Heute stelle ich Euch also Erste Liebe vor, eine Novelle von Iwan Sergejewitsch Turgenew aus dem Jahre 1860.

Worum geht's?

"Vladimir erinnert sich an seine erste Liebe. Mit 16 Jahren verfällt er der 5 Jahre älteren Fürstentochter Zinaida. Doch Vladimir muß erfahren, daß er nur als Spielzeug zur Befriedigung ihrer Launen gedient hat. Zinaida liebt einen anderen. Eine schmerzhafte und bittere Erkenntnis.

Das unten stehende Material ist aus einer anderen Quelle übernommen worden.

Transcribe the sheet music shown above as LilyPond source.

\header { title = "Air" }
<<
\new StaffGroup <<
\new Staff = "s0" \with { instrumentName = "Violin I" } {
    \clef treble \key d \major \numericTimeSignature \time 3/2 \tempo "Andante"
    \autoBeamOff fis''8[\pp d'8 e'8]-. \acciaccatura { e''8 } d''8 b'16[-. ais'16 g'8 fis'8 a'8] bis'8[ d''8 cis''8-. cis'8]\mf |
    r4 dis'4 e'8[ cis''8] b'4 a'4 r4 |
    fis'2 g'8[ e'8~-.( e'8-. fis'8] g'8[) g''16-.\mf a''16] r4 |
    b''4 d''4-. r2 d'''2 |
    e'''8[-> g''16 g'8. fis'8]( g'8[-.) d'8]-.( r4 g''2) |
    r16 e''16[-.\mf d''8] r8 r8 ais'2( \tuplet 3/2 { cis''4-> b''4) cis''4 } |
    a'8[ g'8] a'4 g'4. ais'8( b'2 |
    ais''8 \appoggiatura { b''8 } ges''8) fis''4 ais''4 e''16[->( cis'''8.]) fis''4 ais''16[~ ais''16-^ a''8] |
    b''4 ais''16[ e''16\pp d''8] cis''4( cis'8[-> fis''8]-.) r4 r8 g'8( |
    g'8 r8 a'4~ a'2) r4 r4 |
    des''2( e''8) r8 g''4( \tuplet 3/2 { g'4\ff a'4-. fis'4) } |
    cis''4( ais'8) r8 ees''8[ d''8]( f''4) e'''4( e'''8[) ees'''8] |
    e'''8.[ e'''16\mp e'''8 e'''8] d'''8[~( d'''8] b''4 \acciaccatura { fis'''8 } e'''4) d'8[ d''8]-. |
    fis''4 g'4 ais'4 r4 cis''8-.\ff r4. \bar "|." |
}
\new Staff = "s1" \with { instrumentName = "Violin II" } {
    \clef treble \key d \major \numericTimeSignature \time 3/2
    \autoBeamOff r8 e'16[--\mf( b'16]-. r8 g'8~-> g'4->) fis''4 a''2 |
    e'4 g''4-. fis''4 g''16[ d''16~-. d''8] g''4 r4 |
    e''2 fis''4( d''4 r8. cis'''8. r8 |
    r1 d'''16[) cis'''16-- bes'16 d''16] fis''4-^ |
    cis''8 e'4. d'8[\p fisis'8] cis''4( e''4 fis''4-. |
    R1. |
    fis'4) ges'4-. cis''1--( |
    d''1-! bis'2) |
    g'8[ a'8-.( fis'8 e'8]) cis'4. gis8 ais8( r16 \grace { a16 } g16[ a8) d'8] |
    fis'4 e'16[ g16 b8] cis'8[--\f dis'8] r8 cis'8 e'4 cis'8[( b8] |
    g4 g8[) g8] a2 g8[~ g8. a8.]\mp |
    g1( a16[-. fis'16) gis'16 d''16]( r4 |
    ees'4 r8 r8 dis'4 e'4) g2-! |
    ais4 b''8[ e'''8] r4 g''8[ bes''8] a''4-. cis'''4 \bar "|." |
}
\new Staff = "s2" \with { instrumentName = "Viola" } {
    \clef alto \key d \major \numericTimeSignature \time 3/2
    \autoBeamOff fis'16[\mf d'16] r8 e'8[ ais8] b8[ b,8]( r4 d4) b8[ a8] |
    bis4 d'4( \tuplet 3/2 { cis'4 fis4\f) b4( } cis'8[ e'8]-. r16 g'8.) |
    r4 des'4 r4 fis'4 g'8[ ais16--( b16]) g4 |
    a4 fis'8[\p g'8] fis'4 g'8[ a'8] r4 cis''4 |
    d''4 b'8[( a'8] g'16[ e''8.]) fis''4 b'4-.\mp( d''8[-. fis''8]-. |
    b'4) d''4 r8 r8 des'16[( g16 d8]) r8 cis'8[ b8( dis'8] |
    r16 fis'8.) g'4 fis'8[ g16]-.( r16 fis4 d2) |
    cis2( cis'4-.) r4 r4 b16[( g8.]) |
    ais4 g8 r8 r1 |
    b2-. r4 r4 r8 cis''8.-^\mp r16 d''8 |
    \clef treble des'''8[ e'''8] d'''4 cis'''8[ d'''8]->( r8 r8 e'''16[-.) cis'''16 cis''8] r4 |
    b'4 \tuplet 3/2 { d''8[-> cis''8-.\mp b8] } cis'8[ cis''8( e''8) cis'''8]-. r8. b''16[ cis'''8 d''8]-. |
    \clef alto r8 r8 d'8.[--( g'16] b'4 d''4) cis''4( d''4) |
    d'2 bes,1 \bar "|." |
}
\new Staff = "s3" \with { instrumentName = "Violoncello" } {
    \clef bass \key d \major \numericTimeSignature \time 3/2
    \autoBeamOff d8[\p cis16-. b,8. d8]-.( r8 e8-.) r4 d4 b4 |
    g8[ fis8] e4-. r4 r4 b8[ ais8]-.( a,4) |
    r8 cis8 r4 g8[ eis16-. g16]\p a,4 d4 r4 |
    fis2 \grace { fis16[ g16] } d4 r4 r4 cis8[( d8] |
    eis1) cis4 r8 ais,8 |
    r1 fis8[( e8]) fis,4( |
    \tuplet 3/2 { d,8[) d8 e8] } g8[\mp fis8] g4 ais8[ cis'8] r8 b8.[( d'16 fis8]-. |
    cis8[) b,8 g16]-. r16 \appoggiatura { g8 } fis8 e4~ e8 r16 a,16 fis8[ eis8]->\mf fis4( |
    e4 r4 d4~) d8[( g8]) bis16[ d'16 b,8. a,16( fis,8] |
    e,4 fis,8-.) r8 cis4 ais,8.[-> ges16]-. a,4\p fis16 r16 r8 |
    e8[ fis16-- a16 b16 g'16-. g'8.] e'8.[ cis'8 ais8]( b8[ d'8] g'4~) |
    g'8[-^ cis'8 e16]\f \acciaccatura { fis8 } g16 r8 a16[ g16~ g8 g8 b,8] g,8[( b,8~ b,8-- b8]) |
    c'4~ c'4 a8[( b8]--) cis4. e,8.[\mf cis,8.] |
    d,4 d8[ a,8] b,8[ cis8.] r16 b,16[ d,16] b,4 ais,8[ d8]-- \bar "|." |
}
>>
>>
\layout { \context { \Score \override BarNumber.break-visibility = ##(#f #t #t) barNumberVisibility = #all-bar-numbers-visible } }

Vladimir verbringt den letzten Sommer vor Beginn der Universität mit seinen Eltern in einer Villa auf dem Land. In kindlicher Sorglosigkeit durchstreift er die Gegend, reitet aus, übt sich im Umgang mit dem Gewehr während die Tage träge dahinfließen. Das Verhältnis zu seinen Eltern ist durch respektvolle Kühle und Distanz bestimmt und auch deren Ehe ist eine reine Vernuft- bzw. Nutzverbindung, die die wohlhabende Mutter in fortwährende Unzufriedenheit und Eifersucht stürzt, während sich der gutaussehende Vater streng, kalt und abweisend gibt. Das alles ändert sich schlagartig, als im Nachbarhaus die Fürstin Zasekina gemeinsam mit ihrer jungen und schönen Tochter Zinaida einzieht. Im Handumdrehen ist es um Vladimir geschehen. Er hat nur noch Augen für Zinaida, weicht ihr kaum noch von der Seite. Seine Tage, Abende und Nächte verbingt er meist mit der hübschen Fürstentochter und einer Ansammlung skuriller "Kavaliere", allesamt bemüht, das Herz ihrer "Königin" zu erobern. Zinaida aber gibt sich unnahbar. Während Vladimir an seiner Liebe fast zu Grunde geht, spielt sie ihre Spielchen mit den willigen Herren und ist doch geprägt duch eine innere emotionale Leere. Bis sie sich ganz unverhofft selber verliebt. Wer der unliebsame Nebenbuhler ist, erfährt Vladimir durch Zufall. Der Skandal ist perfekt, und hier endet meine Kurzbeschreibung, denn ich will Euch ja nicht alles vorwegnehmen... ;D

Meine bescheidene Meinung

Ich liebe russische Literatur! Jedes russische Buch, das ich bisher gelesen habe, entführte mich in eine exotische Welt, sehr unterschwellig zwar, aber deutlich genug um zu ahnen, daß hier etwas Fremdes zwischen den Zeilen verborgen liegt. So auch geschehen in Erste Liebe. Während ich anfänglich noch über die altmodische Sprache stolpere, entwickelt das Buch recht schnell seinen Zauber und versetzt mich zurück in jenen Sommer in Russland, in dem sich Vladimirs "tragische" Geschichte abspielt. Aus heutiger Sicht wird dem Leser relativ früh klar, was Sache ist und auch der "Skandal" an sich schockiert wohl kaum noch. Es gelingt dem Autor aber, das Lebensgefühl der damaligen Zeit bis in die Gegenwart zu transportieren und den jungen Vladimir mit all seinen Befindlichkeiten respektvoll zu portraitieren. Letzten Endes ist dies ein Buch über die Wirrungen der Pubertät und jeder Teenager dürfte sich eigentlich problemlos mit Vladimir identifizieren können. Für all diejenigen, die die Pubertät hinter sich gebracht haben, bietet das Buch nicht viel Neues, aber es unterhält mit seiner Geschichte und wird nie langweilig.